Many feel that Double Indemnity is the pinnacle of Film Noir. If you’re one of those folks, then this thriller, which has so many similarities, will lead you to inevitable and excruciatingly delicious, comparisons.
The marketing folks described this subgenre as Redneck Noir. It seems there’s something to that. Reality shows notwithstanding, there seems to be a lot of this out there now: Hillbilly Elegy, Ozark and even AWA’s Grendel, Kentucky comic series.
(Grendel, Kentucky is excellent, by the way. Special thanks to Andrew (Yamu) Walsh and the gang at Comix Zone for turning me onto this one.)
This book, More Better Deals takes place in Texas, and author Lansdale is no stranger to Texas. He’s no stranger to Drive-Ins, either. Lansdale enthusiastically drags the reader into the mud to get a better, more realistic view of the characters and the challenges they face.

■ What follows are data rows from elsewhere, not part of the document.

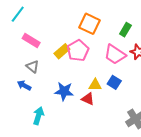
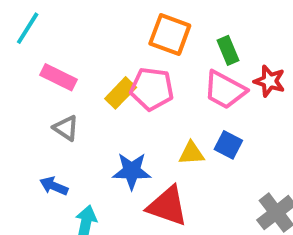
green rectangle: (125, 30) -> (228, 50), moved, turned -48
pink pentagon: (78, 51) -> (152, 89), turned -30
blue arrow: (24, 85) -> (54, 186), moved
red triangle: (88, 99) -> (167, 206), moved, size x1.6

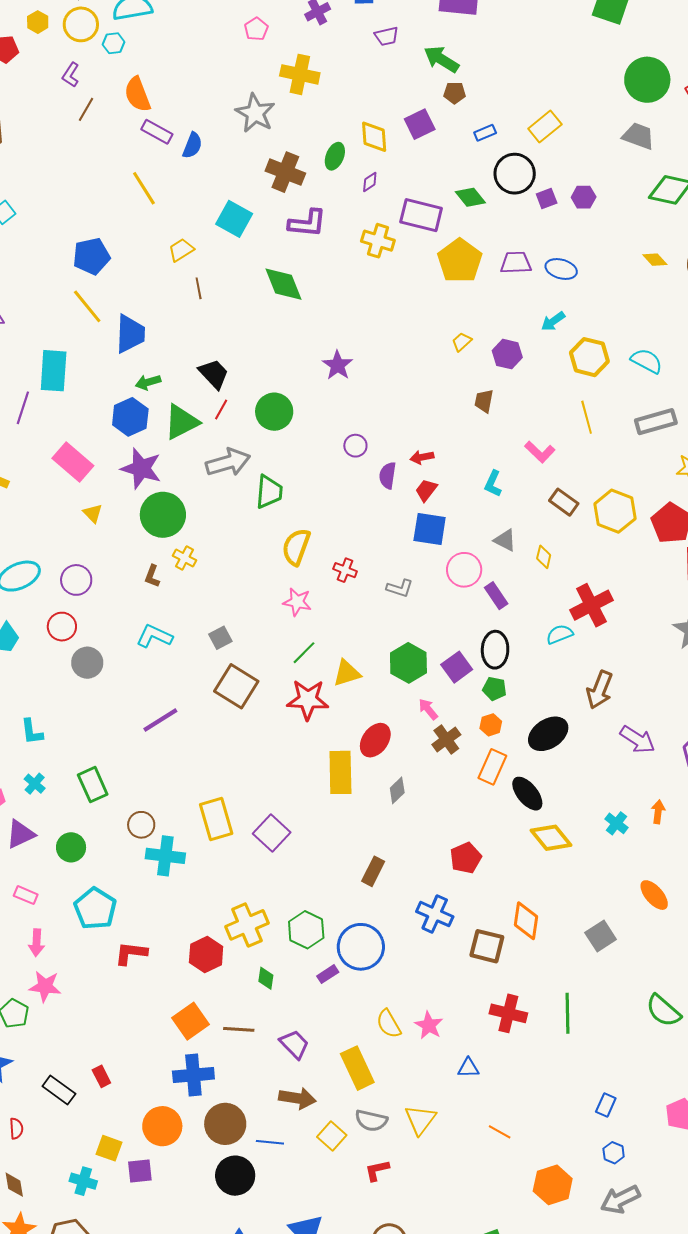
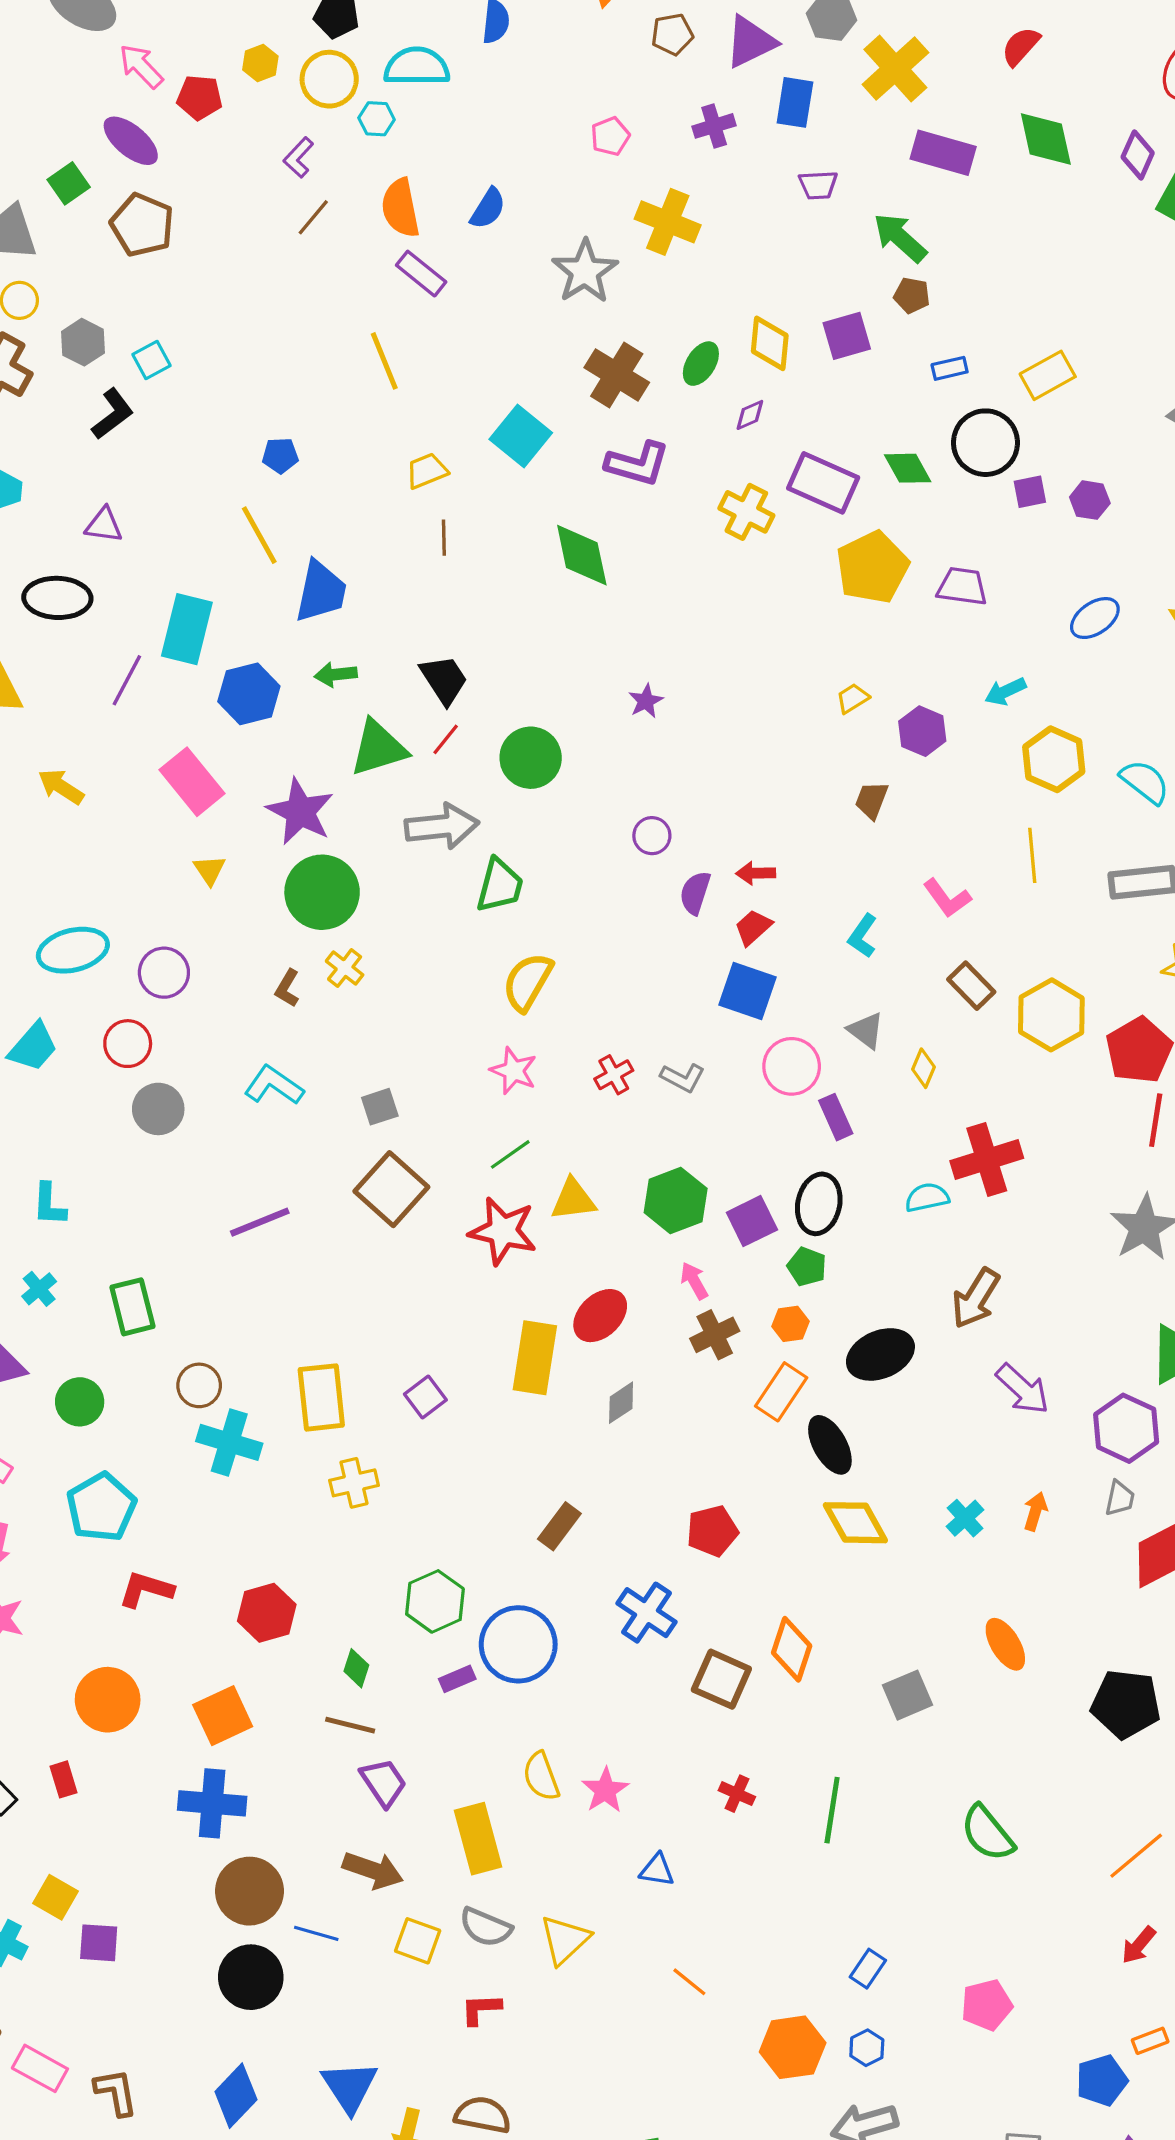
blue semicircle: (192, 145) -> (488, 209), moved
blue pentagon: (91, 256) -> (280, 455), size x0.6
blue ellipse: (561, 269) -> (1095, 618), moved, turned -60
purple star: (338, 365) -> (646, 701), size x0.7
blue hexagon: (130, 417) -> (249, 694), moved
red cross: (345, 570) -> (614, 1075), moved, turned 30
purple square: (272, 833) -> (425, 1397), moved, size x0.7
yellow cross: (247, 925) -> (354, 1483), moved, size x0.7
red cross: (508, 1013) -> (737, 1794), size x0.6
brown line: (239, 1029) -> (350, 1725), moved
orange circle: (162, 1126) -> (108, 1700), moved
yellow square: (332, 1136) -> (418, 1941), turned -32
orange hexagon: (553, 1185) -> (793, 2047), moved

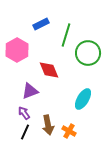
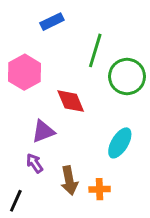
blue rectangle: (41, 24) -> (52, 22), moved
orange cross: (69, 131) -> (100, 189), turned -32
black line: (25, 132) -> (16, 201), moved

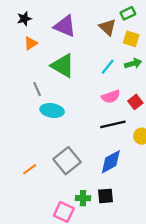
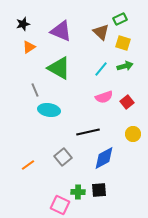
black line: (113, 124) -> (88, 132), moved
gray square: (67, 161) -> (63, 157), size x0.7

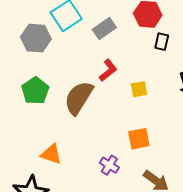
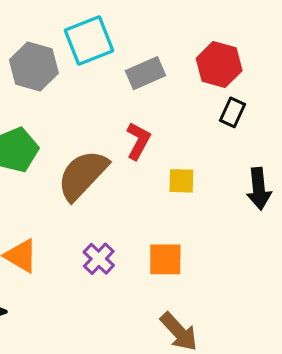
red L-shape: (108, 70) -> (138, 141), turned -35
purple cross: (109, 165) -> (99, 259), moved

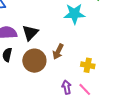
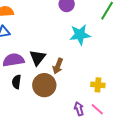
brown arrow: (58, 52) -> (58, 66), moved

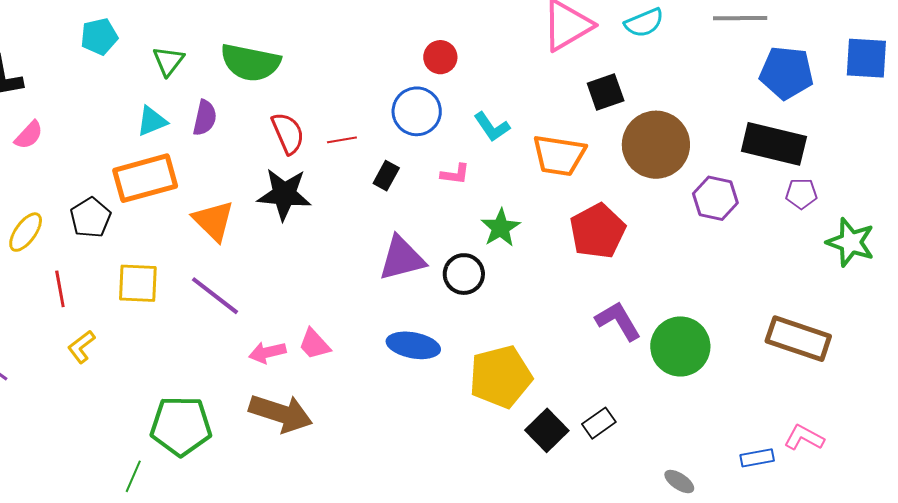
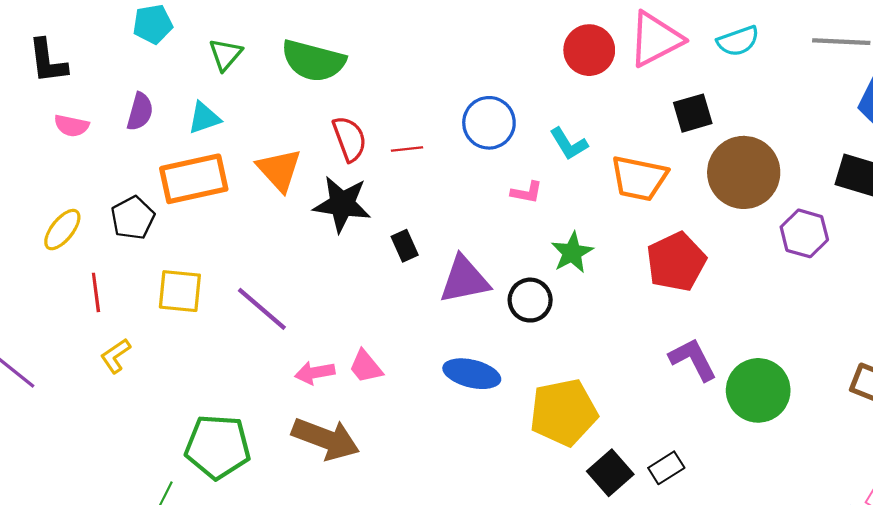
red circle: (440, 57) -> (589, 50), moved, size x1.4
purple semicircle: (205, 118) -> (140, 112), moved
pink semicircle: (29, 135) -> (72, 126), turned 56
black rectangle: (386, 176) -> (405, 246), moved, turned -56
orange triangle: (213, 221) -> (279, 170), moved

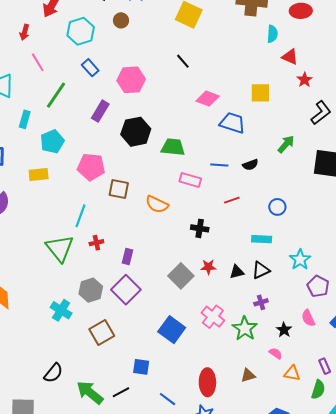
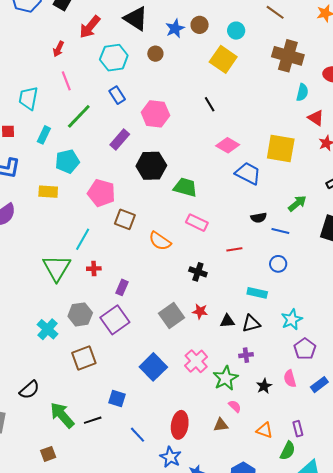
yellow square: (260, 93) -> (281, 149), size x1.4
blue line: (219, 165) -> (280, 231), moved
pink semicircle: (276, 353) -> (235, 406), moved

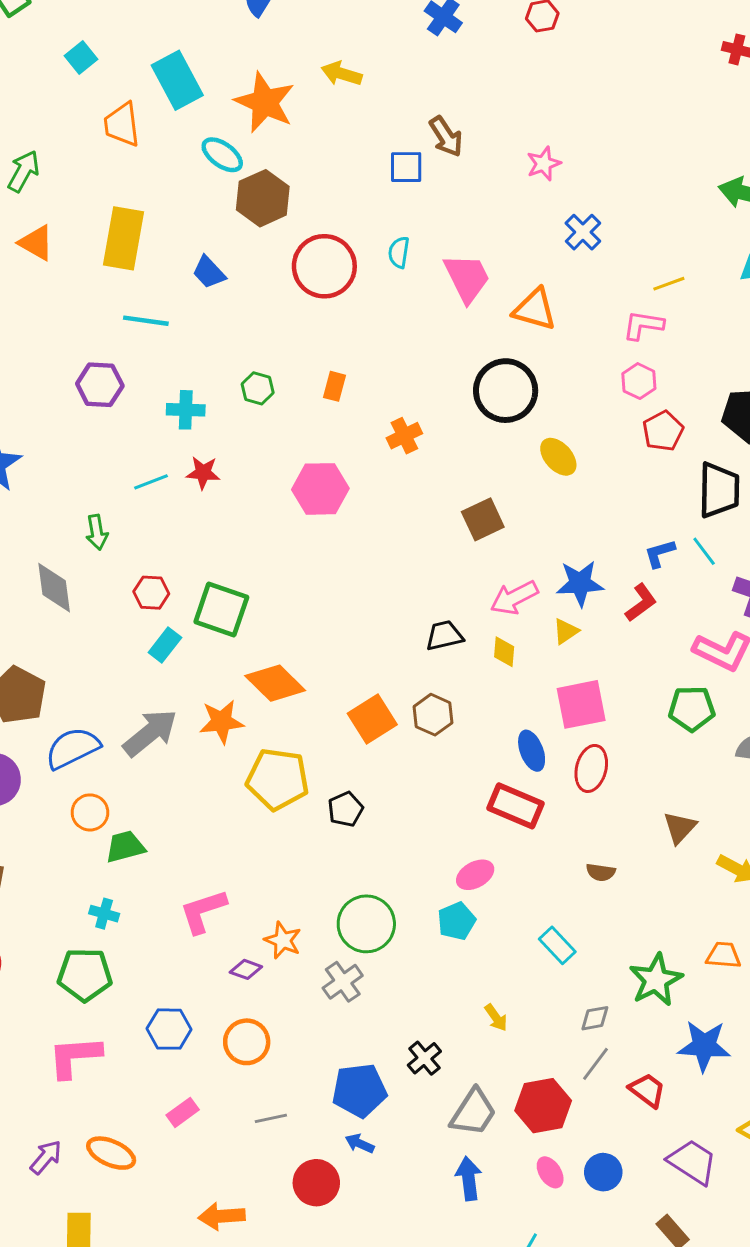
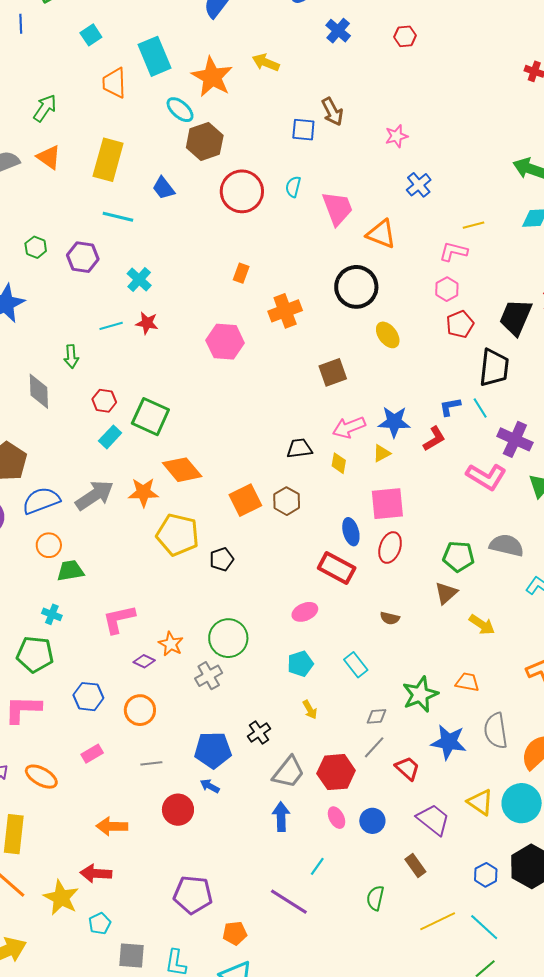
green hexagon: (258, 388) -> (36, 247), moved
cyan cross: (186, 410) -> (139, 279), turned 35
orange cross: (404, 436) -> (285, 311), size x1.4
green pentagon: (692, 709) -> (458, 556), moved
cyan pentagon: (457, 921) -> (300, 664), moved

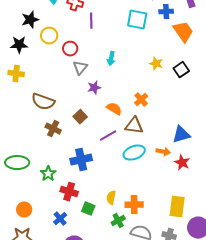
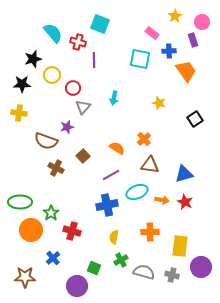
black square: (181, 70) -> (195, 119), moved
purple star: (94, 88) -> (67, 127), moved
brown triangle: (134, 126) -> (150, 165), moved
orange arrow: (163, 152) -> (162, 200), moved
blue cross: (81, 160) -> (107, 205), moved
orange cross: (134, 205) -> (150, 232), moved
green square: (88, 209) -> (94, 268), moved
orange circle: (24, 210) -> (31, 230), moved, size x1.5
blue cross: (60, 219) -> (53, 258), moved

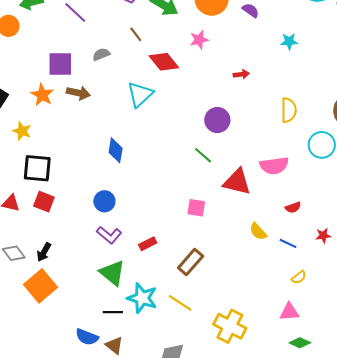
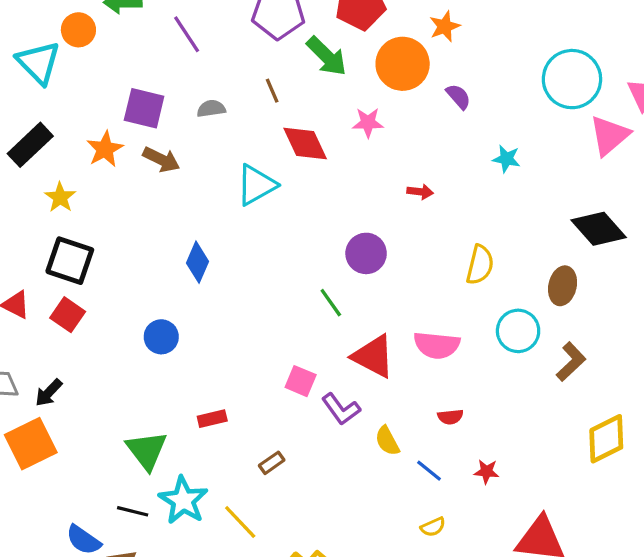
purple L-shape: (109, 235) -> (341, 409), moved
brown rectangle: (191, 262) -> (272, 463), size x0.6

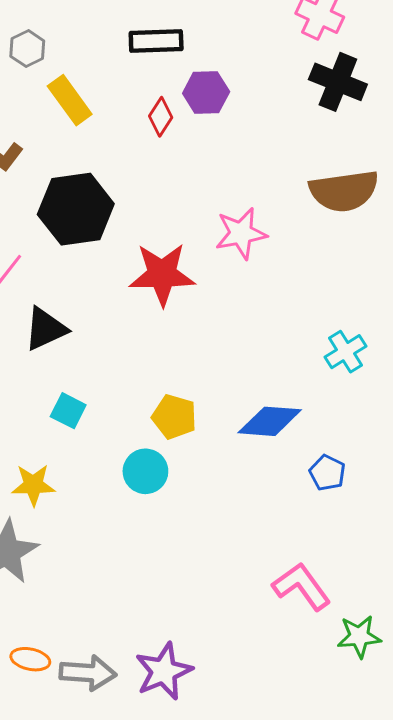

I think I was first introduced to Lansdale’s writing from comics – especially Jonah Hex and Batman: The Animated Series. But I’ve enjoyed so many of his books since then, especially his Hap & Leonard series. I even started watching the Sundance TV series adaptation of those books. They were labelled then as “Swamp Noir”. It was sweet fun and ran for two seasons but I let many of the episodes slip by. I really should go back and finish watching it.
Lansdale seems to have learned a lesson from best-selling author William Patterson and leans heavy into the super-short chapters. The idea, I once read, is that it helps propel the reader along. “I’ll just read one more chapter”, the reader will mentally bargain with himself or herself. I buy that theory and that’s exactly what I found myself doing.
Hope to that your 2021 is filled with great books and movies in the theaters one day soon too.